#### Document section

Saturday, April 25, 2015

Special Case Considered Harmful

Without a doubt, the all-time quickest way to implement any new variability in an existing code base is to create a new branch with if/else statements, copy & paste the original code into its new block, and then modify the copy. You don't have to spend any time thinking. It's quick. It's initially painless. And it is one of the most popular ways to create code.

As a result of this, we often see programs that consist of layer upon layer of nested branches; sometimes four levels deep, sometimes worse. Advanced programmers avoid this by hiding these special cases in a mass of methods or functions.

Although the code itself gets larger, the testing of conditionals is usually cheap so there aren't any real performance penalties associated with this type of code. It may not be optimal, but it's not really slow either.

Testing does require more effort; forgetting to check the functionality of a newly added special case can easily mean that it gets released accidentally. If the branches are deeply nested, it can take considerable effort to unwind all of them them into a complete list of test cases. Most often that's not actually done, leading to bugs.

Extending the code is where the worst hit is taken. A few branches are not hard to deal with, but as they quickly build up, it becomes harder and harder to guess their behaviour just by reading the code. With lots of test cases necessary to cover the whole range of behaviour, it also becomes harder to understand when using a debugger. Thus you can't read it and it's no easy task to walk it either.

As the difficulties mount, the uncertainty grows -- probably exponentially -- until any new change to the code has a much better chance of being wrong then it does of working properly. At this point, since the code can no longer be safely changed, other worse options are usually selected.

At the root of this very common problem are special cases. If there is only one way in the code to handle the all of the data, then everything goes through the same logic and there is no need for any branches. The code is almost trivial.

Still, most people find it easier to solve big problems by breaking off a subset and then handling it in a 'special' way.

########
#### Recorded information

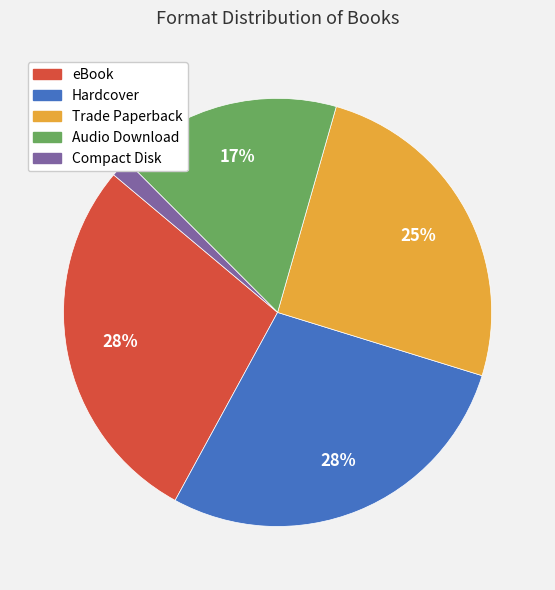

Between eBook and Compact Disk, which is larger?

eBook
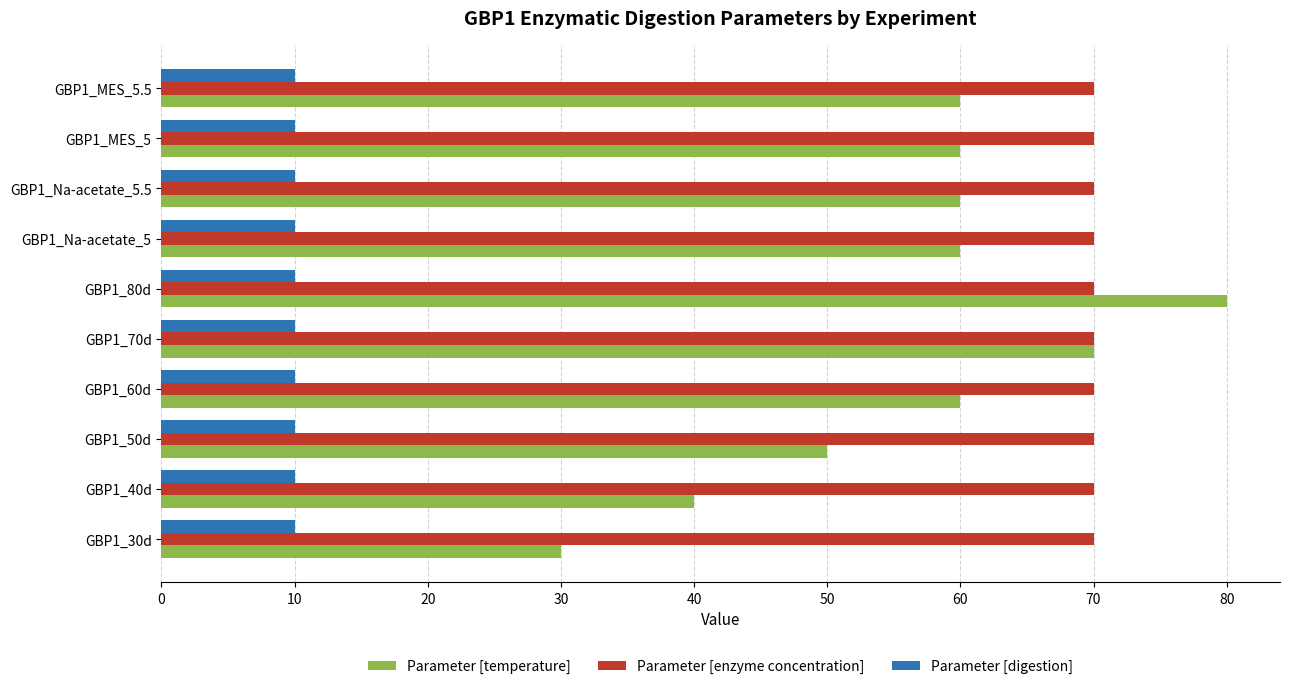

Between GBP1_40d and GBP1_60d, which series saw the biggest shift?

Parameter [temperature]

########

Task directions »
Translate this sentence from the post on special cases into Spanish: "Advanced programmers avoid this by hiding these special cases in a mass of methods or functions." The listing is material separate from the post on special cases.

The answer »
Los programadores avanzados evitan esto ocultando estos casos especiales en una masa de métodos o funciones.